» Exercise aim
Reproduce the portion of the grant announcement starting with "The current grant" and going on through "curriculum in 2006.", swapping "radiology technology" for "respiratory therapy".

» Exercise passage
Central Arizona College receives nearly $2 million healthcare training grant
January 28, 2009
PINAL COUNTY, Ariz. – The U.S. Department of Labor has awarded Central Arizona College a $1,992,763 three-year grant to help train healthcare workers in Pinal County and the metropolitan areas of Tucson and Phoenix.
CAC was one of 68 organizations receiving a total of $123 million in grants as part of the President's Community-Based Job Training Grants Initiative. Recipients were chosen from among 274 applications received in response to a competition announced Oct. 10, 2008.
"This grant allows Central Arizona College to increase accessibility to healthcare education and job training in Pinal County,” Dennis Jenkins, president/CEO of the institution, stated. “Offering accessible higher education and job training are two of our core mandates and this grant greatly expands that opportunity.”
The current grant begins Feb. 15 and marks the second CBJT award received by Central Arizona College. The institution received a $1,985,204 three-year grant to enhance its nursing program and begin its radiology technology curriculum in 2006.
The project will serve the region’s rapidly growing healthcare industry by training health information management (HIM) workers, as well as medical coders and billers. It also will launch both an associate degree program for diagnostic medical sonographers and expand the certificate program for medical assistants.
“This project will strengthen the capacity of the healthcare career ladder that CAC offers, resulting in significantly more student participation in our healthcare education programs,” John Irvine, vice president of academic programs and services/chief academic officer, explained. “With support from our first CBJT grant, we established a healthcare core curriculum program and a soft skills training program that is tied to a workplace skills certificate.”

(Relative pose estimation records)
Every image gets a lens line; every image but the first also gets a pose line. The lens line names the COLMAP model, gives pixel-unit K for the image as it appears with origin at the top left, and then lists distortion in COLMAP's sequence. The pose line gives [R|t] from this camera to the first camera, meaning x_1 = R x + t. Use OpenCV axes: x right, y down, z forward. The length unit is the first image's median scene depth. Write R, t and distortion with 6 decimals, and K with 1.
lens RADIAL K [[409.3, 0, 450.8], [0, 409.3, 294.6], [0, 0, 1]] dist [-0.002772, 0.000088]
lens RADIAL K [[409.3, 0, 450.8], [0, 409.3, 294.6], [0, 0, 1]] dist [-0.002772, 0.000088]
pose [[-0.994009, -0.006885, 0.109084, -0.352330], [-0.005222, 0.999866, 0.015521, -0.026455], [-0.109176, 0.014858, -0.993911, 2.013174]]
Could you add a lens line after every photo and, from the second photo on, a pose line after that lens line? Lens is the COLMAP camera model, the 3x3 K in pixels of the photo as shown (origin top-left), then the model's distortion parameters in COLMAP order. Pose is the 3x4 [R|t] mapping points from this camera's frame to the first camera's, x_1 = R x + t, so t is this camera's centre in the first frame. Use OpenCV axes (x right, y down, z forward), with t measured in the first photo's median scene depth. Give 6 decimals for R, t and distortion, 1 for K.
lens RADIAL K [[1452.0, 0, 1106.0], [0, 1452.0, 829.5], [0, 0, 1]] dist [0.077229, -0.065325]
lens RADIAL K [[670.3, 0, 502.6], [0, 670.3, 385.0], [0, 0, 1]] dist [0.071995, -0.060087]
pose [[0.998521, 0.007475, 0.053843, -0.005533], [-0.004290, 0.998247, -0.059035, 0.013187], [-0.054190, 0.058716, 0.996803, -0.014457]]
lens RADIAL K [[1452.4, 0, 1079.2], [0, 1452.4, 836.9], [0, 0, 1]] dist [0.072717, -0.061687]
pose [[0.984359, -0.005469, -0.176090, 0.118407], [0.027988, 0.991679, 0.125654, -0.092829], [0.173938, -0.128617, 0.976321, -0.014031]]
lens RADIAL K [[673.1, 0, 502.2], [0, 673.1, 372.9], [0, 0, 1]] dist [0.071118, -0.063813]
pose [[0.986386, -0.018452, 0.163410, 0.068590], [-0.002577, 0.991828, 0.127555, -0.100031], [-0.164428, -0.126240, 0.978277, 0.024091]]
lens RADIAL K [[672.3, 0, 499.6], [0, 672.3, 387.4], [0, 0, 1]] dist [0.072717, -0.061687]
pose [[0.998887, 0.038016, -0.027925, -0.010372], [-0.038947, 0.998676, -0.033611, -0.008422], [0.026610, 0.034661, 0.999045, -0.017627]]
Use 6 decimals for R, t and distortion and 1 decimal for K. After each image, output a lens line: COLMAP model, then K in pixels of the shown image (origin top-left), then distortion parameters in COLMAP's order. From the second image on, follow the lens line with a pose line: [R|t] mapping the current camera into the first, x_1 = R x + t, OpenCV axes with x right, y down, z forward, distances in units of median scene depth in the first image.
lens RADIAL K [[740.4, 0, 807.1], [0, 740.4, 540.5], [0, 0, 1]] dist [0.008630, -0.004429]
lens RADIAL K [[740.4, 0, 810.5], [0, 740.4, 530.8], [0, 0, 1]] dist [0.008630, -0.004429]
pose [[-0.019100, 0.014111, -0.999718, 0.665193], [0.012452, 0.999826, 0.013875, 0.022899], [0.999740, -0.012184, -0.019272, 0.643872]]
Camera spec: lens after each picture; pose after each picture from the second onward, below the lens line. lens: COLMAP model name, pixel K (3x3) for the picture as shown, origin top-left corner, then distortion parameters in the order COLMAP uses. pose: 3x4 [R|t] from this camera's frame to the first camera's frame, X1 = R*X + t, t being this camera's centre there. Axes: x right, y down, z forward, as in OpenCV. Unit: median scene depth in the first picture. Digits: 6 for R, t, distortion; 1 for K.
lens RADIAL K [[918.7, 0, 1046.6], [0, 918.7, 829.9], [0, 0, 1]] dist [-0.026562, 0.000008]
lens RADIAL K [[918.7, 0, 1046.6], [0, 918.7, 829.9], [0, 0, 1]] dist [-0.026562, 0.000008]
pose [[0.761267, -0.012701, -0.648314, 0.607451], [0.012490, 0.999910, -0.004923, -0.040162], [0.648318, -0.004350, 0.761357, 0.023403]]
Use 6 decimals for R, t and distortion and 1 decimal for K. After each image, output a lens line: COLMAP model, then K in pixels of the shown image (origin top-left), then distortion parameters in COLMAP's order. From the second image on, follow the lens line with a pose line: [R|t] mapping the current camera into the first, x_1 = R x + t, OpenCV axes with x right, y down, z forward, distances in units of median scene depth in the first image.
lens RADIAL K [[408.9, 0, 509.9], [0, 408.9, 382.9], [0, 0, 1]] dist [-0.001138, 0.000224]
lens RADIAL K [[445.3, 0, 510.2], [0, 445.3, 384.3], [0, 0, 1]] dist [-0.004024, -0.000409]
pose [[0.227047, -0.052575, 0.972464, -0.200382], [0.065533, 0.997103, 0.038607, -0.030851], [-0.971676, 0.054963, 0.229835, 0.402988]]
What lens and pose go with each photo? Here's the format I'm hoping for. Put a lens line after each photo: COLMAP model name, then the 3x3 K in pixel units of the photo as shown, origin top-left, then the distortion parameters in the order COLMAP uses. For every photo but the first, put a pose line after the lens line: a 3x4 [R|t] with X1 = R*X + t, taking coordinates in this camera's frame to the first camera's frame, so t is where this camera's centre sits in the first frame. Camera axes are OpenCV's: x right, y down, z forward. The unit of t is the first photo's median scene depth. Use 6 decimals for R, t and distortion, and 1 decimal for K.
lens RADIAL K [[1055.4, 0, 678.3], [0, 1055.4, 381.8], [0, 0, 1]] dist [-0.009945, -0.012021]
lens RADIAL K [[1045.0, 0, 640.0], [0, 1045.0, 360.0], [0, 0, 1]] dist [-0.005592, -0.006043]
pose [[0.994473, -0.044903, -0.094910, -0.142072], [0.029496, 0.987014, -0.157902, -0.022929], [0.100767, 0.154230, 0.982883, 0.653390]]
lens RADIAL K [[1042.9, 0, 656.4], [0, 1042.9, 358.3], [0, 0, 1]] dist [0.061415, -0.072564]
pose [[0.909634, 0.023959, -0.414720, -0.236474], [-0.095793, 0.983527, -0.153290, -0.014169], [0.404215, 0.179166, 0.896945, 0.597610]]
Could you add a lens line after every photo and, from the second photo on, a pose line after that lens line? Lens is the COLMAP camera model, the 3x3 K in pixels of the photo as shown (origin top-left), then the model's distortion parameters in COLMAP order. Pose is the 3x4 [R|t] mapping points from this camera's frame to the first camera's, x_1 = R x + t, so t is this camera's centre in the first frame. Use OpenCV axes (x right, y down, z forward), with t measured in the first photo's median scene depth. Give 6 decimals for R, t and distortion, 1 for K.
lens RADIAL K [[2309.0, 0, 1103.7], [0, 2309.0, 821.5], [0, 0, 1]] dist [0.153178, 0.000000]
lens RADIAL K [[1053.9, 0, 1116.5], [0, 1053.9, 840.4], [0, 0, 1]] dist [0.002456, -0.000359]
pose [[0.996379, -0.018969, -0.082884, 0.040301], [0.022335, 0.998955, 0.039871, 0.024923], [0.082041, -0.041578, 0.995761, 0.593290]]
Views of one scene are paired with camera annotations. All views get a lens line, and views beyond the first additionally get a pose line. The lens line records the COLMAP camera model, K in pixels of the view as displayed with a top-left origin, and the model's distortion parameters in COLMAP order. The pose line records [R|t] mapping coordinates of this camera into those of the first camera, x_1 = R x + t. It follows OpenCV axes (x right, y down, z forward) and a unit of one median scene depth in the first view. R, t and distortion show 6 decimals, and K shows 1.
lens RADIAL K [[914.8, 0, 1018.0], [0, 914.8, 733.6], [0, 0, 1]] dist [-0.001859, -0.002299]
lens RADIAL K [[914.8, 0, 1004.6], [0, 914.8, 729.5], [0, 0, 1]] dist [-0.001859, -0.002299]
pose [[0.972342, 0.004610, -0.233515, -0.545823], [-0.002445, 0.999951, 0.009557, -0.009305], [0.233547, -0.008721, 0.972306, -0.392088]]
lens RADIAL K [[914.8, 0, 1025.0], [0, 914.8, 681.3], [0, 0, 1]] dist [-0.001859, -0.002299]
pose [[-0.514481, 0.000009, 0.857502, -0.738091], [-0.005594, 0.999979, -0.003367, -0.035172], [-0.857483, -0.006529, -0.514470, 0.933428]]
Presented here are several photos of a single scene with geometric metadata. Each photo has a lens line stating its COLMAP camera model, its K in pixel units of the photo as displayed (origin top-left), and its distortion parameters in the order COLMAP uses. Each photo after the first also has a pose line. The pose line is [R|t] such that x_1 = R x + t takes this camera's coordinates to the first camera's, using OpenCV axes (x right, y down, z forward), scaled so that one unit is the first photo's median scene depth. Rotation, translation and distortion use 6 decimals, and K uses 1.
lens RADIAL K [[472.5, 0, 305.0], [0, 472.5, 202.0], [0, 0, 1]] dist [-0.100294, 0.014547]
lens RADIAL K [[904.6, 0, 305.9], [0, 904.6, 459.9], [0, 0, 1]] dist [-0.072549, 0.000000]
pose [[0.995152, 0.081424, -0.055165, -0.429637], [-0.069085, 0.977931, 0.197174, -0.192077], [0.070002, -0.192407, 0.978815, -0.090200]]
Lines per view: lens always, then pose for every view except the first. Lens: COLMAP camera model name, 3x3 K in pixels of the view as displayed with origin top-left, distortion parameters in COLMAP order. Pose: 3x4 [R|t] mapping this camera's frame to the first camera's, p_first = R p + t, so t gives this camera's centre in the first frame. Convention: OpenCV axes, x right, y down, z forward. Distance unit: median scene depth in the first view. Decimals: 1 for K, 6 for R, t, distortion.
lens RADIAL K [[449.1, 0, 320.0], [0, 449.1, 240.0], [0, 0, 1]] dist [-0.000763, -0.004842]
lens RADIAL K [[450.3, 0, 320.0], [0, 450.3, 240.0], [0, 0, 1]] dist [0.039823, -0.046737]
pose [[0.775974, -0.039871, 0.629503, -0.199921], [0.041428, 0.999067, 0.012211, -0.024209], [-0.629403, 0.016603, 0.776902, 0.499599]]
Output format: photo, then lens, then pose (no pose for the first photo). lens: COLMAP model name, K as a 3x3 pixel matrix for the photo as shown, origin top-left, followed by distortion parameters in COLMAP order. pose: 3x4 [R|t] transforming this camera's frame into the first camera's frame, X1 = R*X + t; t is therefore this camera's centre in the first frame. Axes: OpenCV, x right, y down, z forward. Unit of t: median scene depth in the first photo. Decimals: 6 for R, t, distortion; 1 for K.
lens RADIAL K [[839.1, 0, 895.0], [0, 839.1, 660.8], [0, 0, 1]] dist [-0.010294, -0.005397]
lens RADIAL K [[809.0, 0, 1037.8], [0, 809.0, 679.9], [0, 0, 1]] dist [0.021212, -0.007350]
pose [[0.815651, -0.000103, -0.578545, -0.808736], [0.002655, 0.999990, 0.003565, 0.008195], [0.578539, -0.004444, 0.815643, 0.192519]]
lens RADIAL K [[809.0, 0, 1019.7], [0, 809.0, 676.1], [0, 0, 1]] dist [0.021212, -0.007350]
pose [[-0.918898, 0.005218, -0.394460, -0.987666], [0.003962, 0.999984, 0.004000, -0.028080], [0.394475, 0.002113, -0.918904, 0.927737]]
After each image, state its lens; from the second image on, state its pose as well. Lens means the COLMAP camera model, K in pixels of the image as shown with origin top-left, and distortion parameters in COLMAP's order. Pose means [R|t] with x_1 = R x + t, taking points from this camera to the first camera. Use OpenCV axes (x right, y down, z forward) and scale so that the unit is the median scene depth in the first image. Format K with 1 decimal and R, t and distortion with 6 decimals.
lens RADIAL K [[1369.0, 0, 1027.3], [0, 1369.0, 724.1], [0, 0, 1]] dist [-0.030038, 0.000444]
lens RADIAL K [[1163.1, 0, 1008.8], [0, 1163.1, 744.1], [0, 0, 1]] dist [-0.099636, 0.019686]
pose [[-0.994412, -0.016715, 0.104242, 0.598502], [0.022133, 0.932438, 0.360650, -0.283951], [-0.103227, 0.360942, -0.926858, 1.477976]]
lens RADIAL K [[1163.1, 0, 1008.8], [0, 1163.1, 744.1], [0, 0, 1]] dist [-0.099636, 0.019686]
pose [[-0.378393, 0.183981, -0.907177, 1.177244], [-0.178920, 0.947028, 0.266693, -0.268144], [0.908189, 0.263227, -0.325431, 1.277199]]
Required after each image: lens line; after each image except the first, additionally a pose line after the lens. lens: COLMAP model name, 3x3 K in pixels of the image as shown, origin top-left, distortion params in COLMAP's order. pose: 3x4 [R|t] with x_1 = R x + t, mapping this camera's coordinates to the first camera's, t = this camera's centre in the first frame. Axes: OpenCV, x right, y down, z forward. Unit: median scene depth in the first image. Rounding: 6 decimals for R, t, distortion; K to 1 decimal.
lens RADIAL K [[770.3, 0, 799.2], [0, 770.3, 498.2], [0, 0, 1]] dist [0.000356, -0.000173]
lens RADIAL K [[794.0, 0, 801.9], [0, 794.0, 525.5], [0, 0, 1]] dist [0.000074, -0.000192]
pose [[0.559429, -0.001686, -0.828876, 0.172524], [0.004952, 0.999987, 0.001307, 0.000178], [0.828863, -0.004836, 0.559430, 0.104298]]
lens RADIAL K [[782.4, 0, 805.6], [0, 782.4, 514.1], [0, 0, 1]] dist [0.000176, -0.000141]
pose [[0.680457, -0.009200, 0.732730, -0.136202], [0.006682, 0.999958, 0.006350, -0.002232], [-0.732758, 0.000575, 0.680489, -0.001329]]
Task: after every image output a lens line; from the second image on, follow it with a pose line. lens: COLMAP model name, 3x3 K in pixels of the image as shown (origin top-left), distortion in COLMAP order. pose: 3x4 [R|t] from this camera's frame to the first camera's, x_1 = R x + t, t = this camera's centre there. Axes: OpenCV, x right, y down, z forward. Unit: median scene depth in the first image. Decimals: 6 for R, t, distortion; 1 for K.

» Response to this task
The current grant begins Feb. 15 and marks the second CBJT award received by Central Arizona College. The institution received a $1,985,204 three-year grant to enhance its nursing program and begin its respiratory therapy curriculum in 2006.